Solicit for opinions: Don’t just talk about your own experience or what you know. Except you interested in a monologue, you must ensure that other people are involved actively in the conversation. Just like Dr. Henry Kissinger, US most famous secretary of state, who is known as a authority in politics, national security and foreign policy but despite this expertise, he will often ask, “What do you think?”. By this he will get better and quality information from even his “enemies” by getting them talking!




Help the shyest person in the group: Shy people naturally withdraw to their shell when they find other people talking freely but their own opinion is not requested. If you notice someone in the group is very shy or behaves “reserved” get him or her to talk even it it means saying just “yes” or “I agree”. This goes a long way to boost his or her confidence to talk more. Another way you can do this is to nod towards them often during the conversation. By doing this you are carrying them along. You may also consider bringing in topics that you are aware will genuinely interest them. You can simply ask, “So how about your wife? Does she still work at the Federal Place?” They will talk when the topic really interests them.

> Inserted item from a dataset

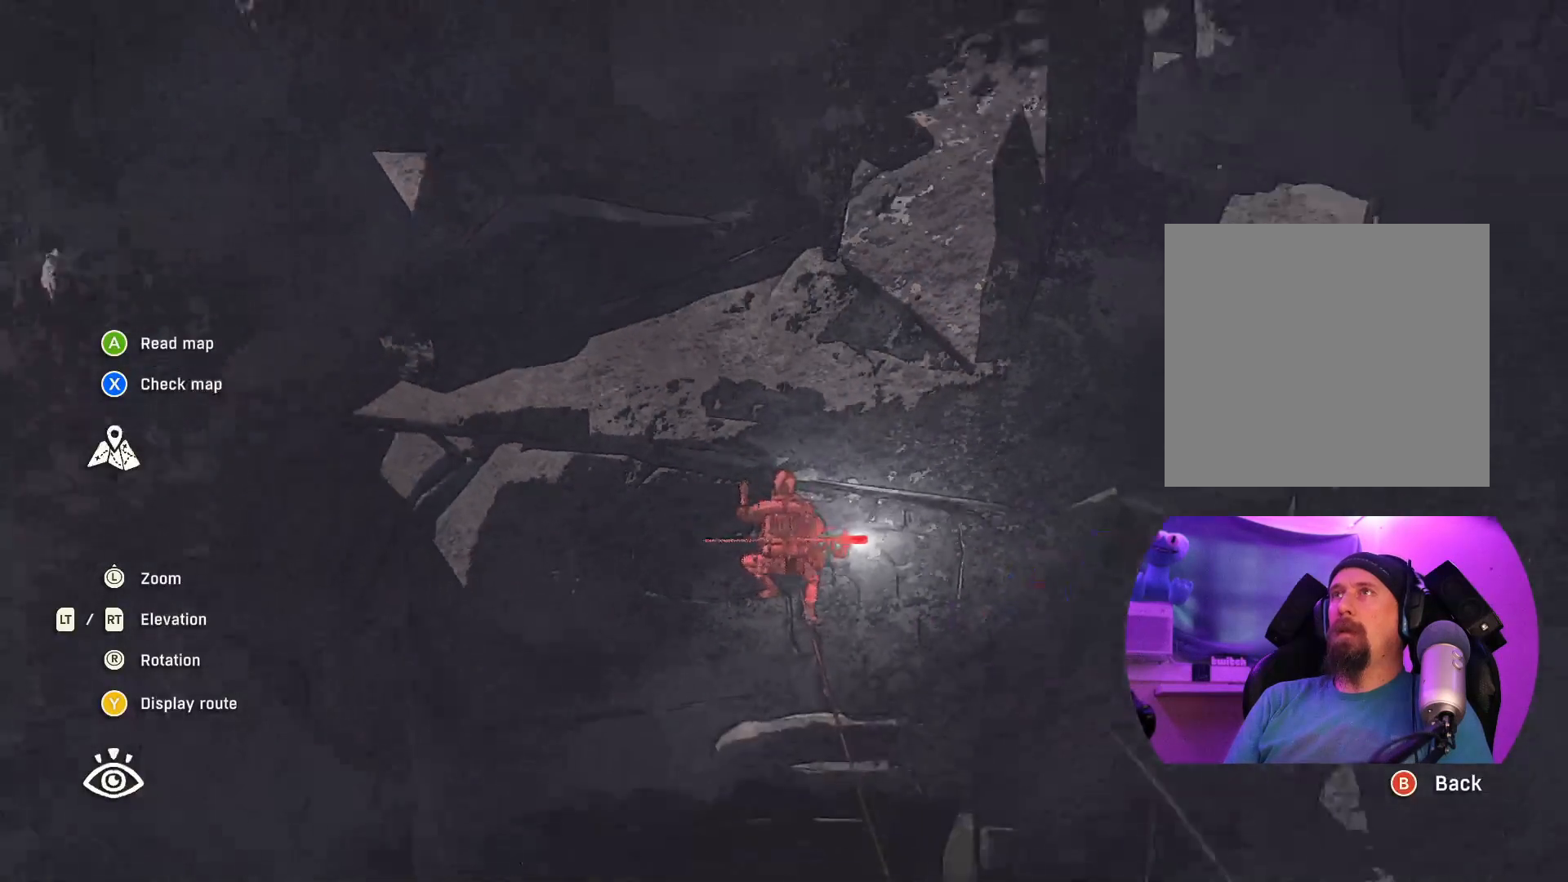
{"dt_ms": 500, "buttons": [], "left_stick": "center", "right_stick": "center", "events": []}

Do not monopolise the conversation: It is a big goof on the part of any speaker to think he or she knows all about any topic. Beware of the situation when your listeners don’t even consider it necessary to ask you any question about what has just been said. Do not believe them when they simply say they understand what you are saying. If your partner is quiet all through your monologue, it is time to either keep your mouth under raps or change the topic.

When you audience keeps quiet during the conversation, it will be wrong for you to think you are making a sense. One must therefore agree with Malcom X; when asked if he ever keeps quiet during a conversation, he said that if he is quiet then it can either mean that he has no understanding about what is being said or that he is just imagining how stupid the speaker is.